4. Monetize Additional Advantages

Google is playing the long game. The revenue generated from the $49/mo price-tag is not the only revenue source they will be able to leverage. On the contrary, Google will also be able to monetize their suite of other products to new B2B customers.

As companies look to adopt the Google Suite, Google will be able to charge companies for data-storage, cloud processing, and more — which are all highly scalable, high-margin products with monopolistic advantages from network effects. I believe their certifications are part of a long-term plan for Google to grow their B2B business.

Why Google Will Beat Its Competitors

Google is not the only company trying to disrupt education. Coursera (which Google uses), EdX, Udemy and Harvard Online Courses are just a few of the numerous companies looking to disrupt higher education by moving online.

However, Google has a number of advantages over its competitors. For one, Google has an incredibly strong brand-name (especially within the IT sector). As the 3rd most-trusted-brand in the US, they will be able to garner the attention of students who may otherwise be sceptical of other, lesser-known online offerings.

Secondly, Google owns the most popular search engine as well the as the most popular internet browser. This means that they will be able to promote their offerings over those of others (which they’ve been guilty of in the past) or they can direct links to their courses on people’s Google page. This gives them the ability to easily increase the amount of traffic that lands on their site, driving a higher conversion rate.
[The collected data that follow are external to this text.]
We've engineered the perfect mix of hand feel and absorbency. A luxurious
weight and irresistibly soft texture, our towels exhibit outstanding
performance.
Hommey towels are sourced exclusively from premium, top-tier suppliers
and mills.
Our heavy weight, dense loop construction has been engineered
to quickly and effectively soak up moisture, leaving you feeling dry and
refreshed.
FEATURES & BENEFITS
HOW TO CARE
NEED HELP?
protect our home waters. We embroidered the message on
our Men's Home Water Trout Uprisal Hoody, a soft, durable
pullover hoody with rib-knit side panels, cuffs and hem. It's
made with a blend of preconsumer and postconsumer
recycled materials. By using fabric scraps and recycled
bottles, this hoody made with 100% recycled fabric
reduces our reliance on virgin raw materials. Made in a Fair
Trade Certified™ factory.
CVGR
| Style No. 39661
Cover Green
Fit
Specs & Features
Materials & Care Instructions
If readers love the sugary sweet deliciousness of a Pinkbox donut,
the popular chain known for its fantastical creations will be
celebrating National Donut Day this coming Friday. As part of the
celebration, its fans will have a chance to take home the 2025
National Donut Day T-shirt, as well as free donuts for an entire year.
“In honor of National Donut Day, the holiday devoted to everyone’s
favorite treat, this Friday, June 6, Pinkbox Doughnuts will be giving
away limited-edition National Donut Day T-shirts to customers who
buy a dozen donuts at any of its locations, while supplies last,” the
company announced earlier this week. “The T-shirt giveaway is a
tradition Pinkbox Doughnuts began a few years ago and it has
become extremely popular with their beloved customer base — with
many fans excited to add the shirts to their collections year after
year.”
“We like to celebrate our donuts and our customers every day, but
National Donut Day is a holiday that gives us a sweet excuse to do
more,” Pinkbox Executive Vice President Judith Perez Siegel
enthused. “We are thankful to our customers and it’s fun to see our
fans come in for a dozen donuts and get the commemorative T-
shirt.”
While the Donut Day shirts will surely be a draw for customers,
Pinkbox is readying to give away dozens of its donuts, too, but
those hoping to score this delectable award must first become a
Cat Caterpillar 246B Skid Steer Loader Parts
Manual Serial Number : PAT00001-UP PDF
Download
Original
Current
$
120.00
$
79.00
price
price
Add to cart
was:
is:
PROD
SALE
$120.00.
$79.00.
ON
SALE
Lastly, their most important advantage is not that they may get more people to sign-up to the courses — it’s that they will be able to increase the lifetime value of each student to a multiple of that of their competitors. Their certificates will enable them to will be able to monetize their other products as a result of students completing their certificates. No other company can compete on such scale. Google has followed a very similar strategy to that of Disney and competing movie studios.

While Google aims to transform the way look and find information, soon enough we will be learning a new Alphabet™.